Monday, May 7, 2012

Phineas Redux

© -Steven Cerra, copyright protected; all rights reserved.

After a recent listening of the Sackville compact disc For Phineas SKCD2—2041] by pianists Harold Mabern and Geoff Keezer, the editorial staff at JazzProfiles thought it might be fun to reprise its earlier feature on the late piano giant Phineas Newborn, Jr. which you’ll find in the left columnar or sidebar portion of the blog.

With the help of the crackerjack graphics team at CerraJazz LTD and the ace production staff at StudioCerra, we have also put together a video tribute to Phineas [pronounced “Fine As”] that is located at the conclusion of these insert notes by John Norris, the producer of the Sackville CD.

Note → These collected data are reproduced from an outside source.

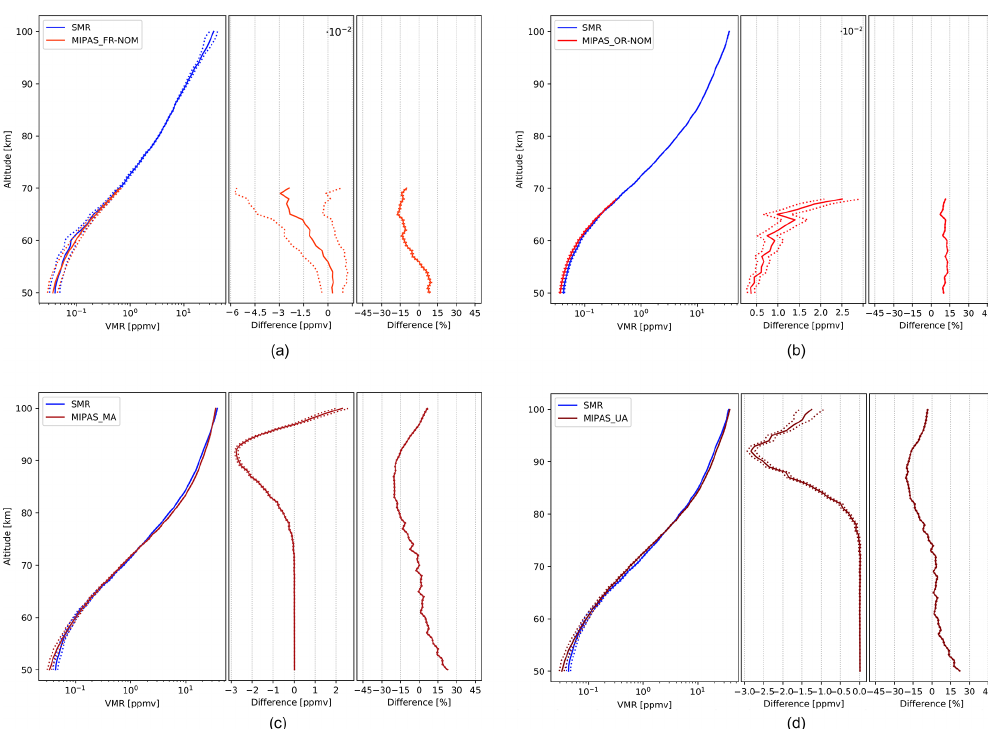
Figure 9. Comparison of SMR CO concentrations with the ones from MIPAS FR-nominal (a) , OR-nominal (b) , middle atmosphere (c) and upper atmosphere (d) modes. The data plotted are global averages over the whole time periods indicated in Table 2. (Left subpanels) Volume mixing ratios, expressed in parts per million by volume (ppmv). (Center subpanels) Absolute differences, expressed in ppmv. (Right subpan- els) Relative differences, expressed in percentage. The dashed lines represent the standard deviation of the median which, in some cases, is smaller than the thickness of the profile line, causing the dashed line not to be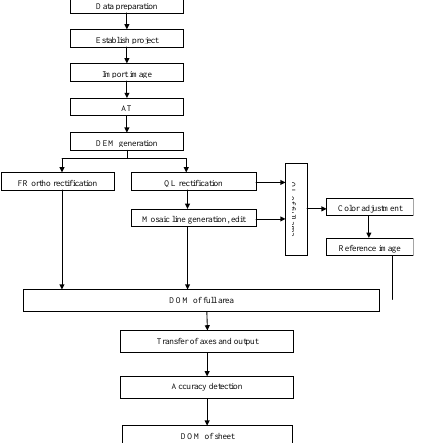
Figure 2. working flow of PixelFactory(for aerial photo)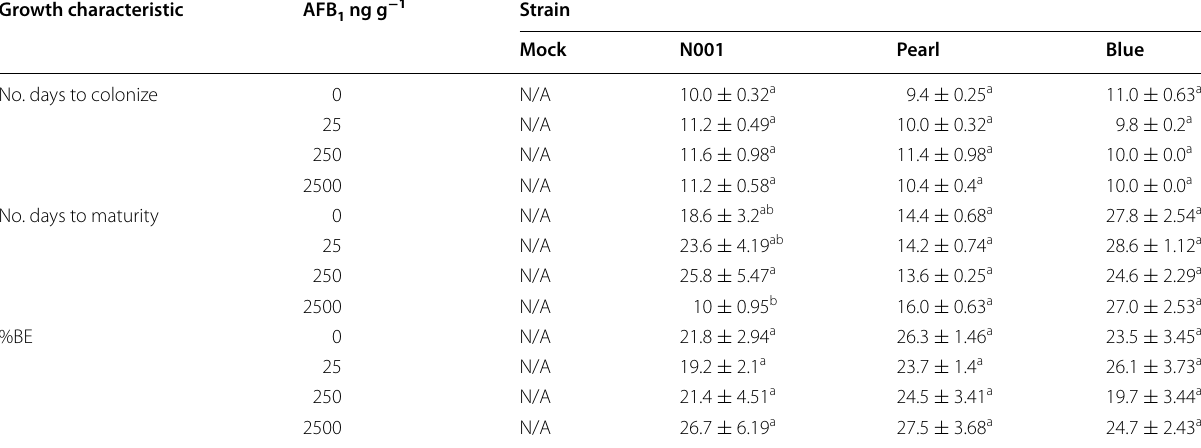
Values represent the mean standard error. Values not followed by the same letter within columns of the same category are significantly different ( p < 0.05) by Tukey’s ± HSD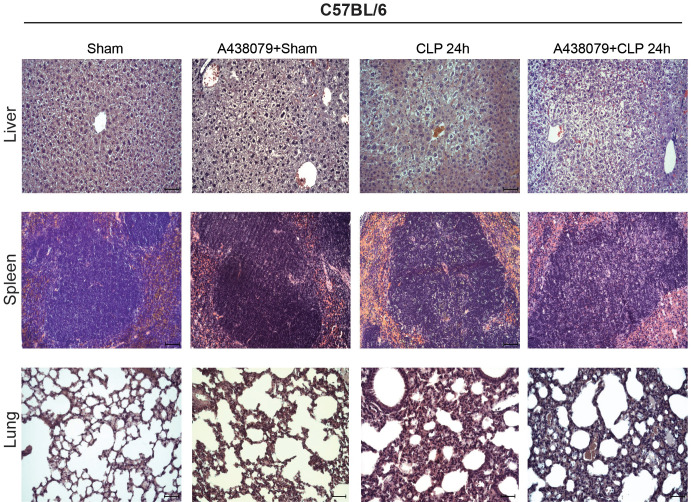
Impact of P2X7 antagonist A438079 in sepsis.Representative images of hematoxylin and eosin-stained liver, spleen, and lung sections obtained 24 hr after CLP from C57BL/6 (wild-type) mice treated with A438079 (100 µM/kg) 1 hr before CLP. Scale bar 50 μm; images representative of n = 6 independent mice.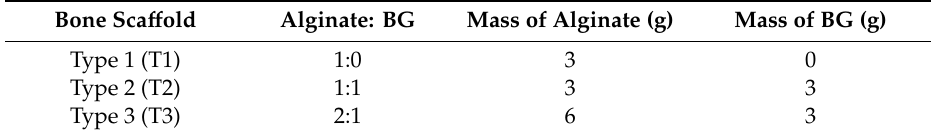
Table 2. Showing the weight ratio of alginate and bioactive glass (BG) A1 in three types of bone sca ff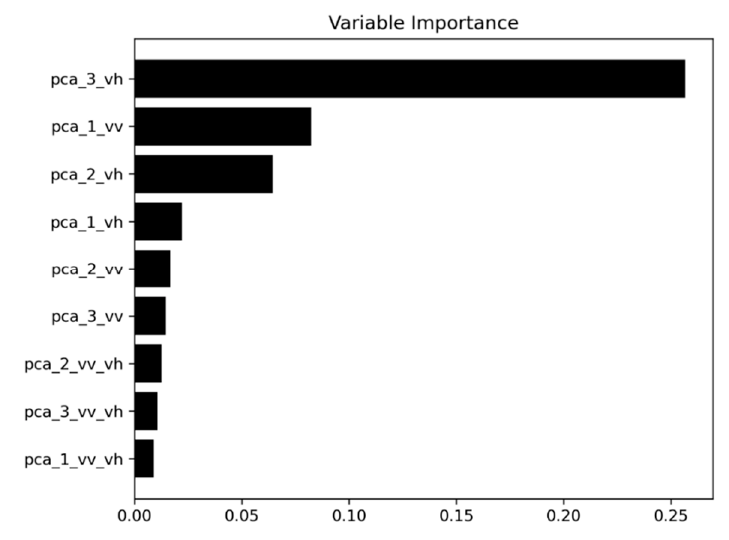
Figure 5. Permutation importance scores for the Principal Component Analysis (PCA)-derived images used in the analysis. PCA 3 for the VH polarization is the most important variable in our study. The same results were obtained for the two estimators.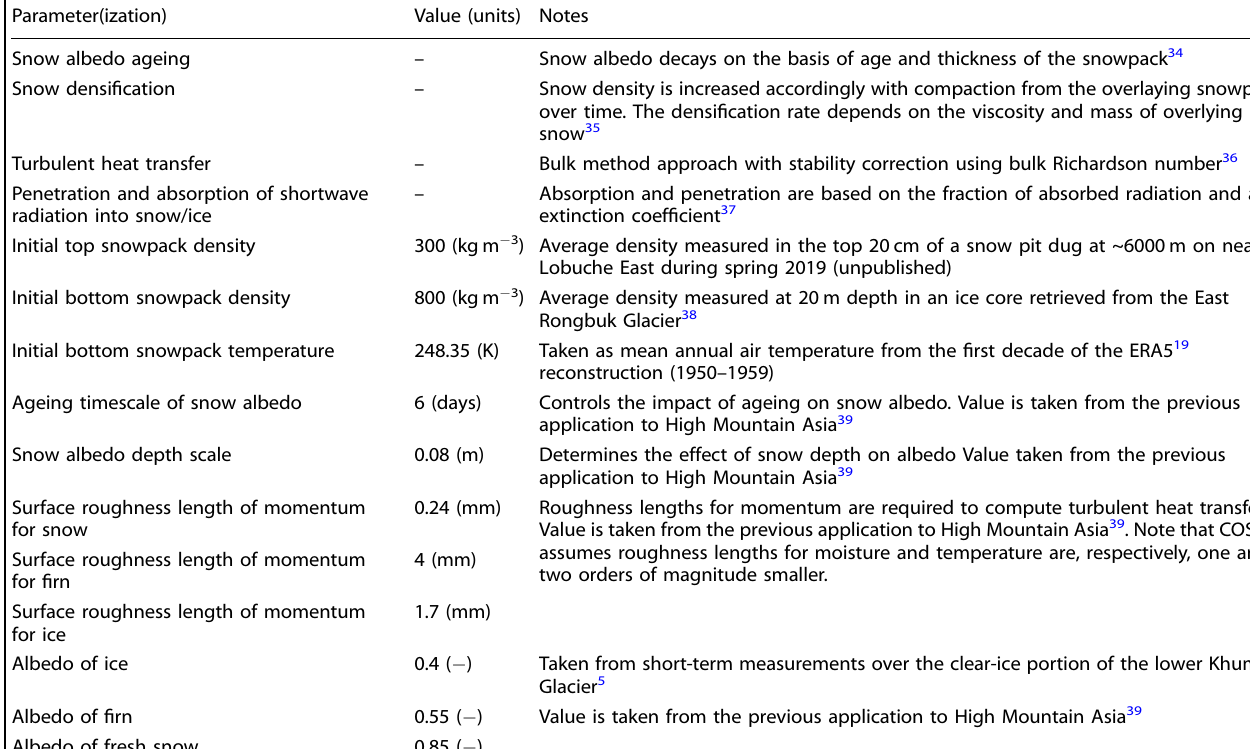
Table 2. Parameterizations and parameter values used in the COSIPY model runs.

The tune is “For Carl,” bassist Leroy Vinnegar’s memorial to the late pianist, Carl Perkins. Phineas recorded it on The World of Piano Contemporary CD[Contemporary LP S-7600; OJCCD 175-2]:

© -John Norris, copyright protected; all rights reserved.

“FOR PHINEAS celebrates the legacy of creative artists who have left an indelible mark on the music. Nat Cole, Thad Jones, Phineas Newborn and Duke Pearson were consummate musicians but they also possessed the rarer ability of creating melodies which remain in the listener's mind.

HAROLD MABERN and GEOFF KEEZER give these tunes a unique, one time interpretation which emphasizes their qualities as well as illustrating the intuitive brilliance of the two pianists.

TWO PIANO JAZZ is a dangerous path to tread. There are few pre-ordained landmarks and success comes only to those who display a high level of empathy, a mutual understanding of how the music should flow and the imagination to instantaneously respond to each other's thought processes.

Music for two pianos was once a popular part of the European Music Hall and American Vaudeville circuits, but its aesthetics had nothing to do with the spontaneity of jazz. Just listen to Ferrante & Teicher and Albert Ammons & Pete Johnson to comprehend the difference.

The Boogie Woogie duo of Ammons & Johnson made a success of their collaboration in the 1940s, but there are duet recordings dating back to the twenties by jimmy Blythe & W.E. Burton, James P. Johnson & Fats Waller and Bennie Payne & Fats Waller. For a brief period Waller incorporated a two piano version of I Got Rhythm with Hank Duncan as part of his stage show.

Stanley Cowell's Piano Choir was considered experimental in the 1970s and required a great deal of formal organization, the same has been true for James Williams' Contemporary Piano Ensemble-The Key Players. But for the most part two piano collaborations have been infrequent, unrehearsed and often stimulating and provocative. There's space to only mention a few: Willie "The Lion" Smith & Don Ewell, Jay McShann & Ralph Sutton, Dick Hyman & Ralph Sutton, Tommy Flanagan & Hank Jones, Marian McPartland & John Lewis. The success of these partnerships is the similarity of their musical approach rather than the juxtaposition of opposites.

Harold Mabern and Geoff Keezer have a common musical vision. They have both been inspired by the breathtaking originality of Memphis pianist Phineas Newborn who, in the 1950s, came up with a dazzling fresh take on the "locked hand" concept used previously in jazz by Milt Buckner, George Shearing and Red Garland.

HAROLD MABERN, of course, was there when Newborn was in his prime and took that inspiration with him when he left for Chicago to begin a career which has included engagements with most of the music's giants. He's now a Jazz Master whose depth of vision and life experience makes him an instantly identifiable stylist.

GEOFF KEEZER came to this music by a different route. He was still in Eau Claire, Wisconsin, when he first heard Newborn via his classic Contemporary recordings. Since he arrived in New York, his career has been guided by James Williams, who himself was an alumnus of Newborn's Memphis heritage. Keezer's phenomenal pianistic vision encompasses many different horizons but he is a truly exciting "of the moment" performer who is already fully capable of sitting shoulder to shoulder with a Harold Mabern on equal terms.

No description of this music can replace the exhilaration of actually experiencing it. Fortunately, for us, the tape machine was rolling when Harold Mabern and Geoff Keezer took to the stage of Toronto's Montreal Bistro for these selections, which come from the second night of their performances together [January 25, 1995].

JOHN NORRIS - January 1996”

Harold takes the first solo beginning at 2:14 minutes and Geoff’s solo follows at 4:40 minutes.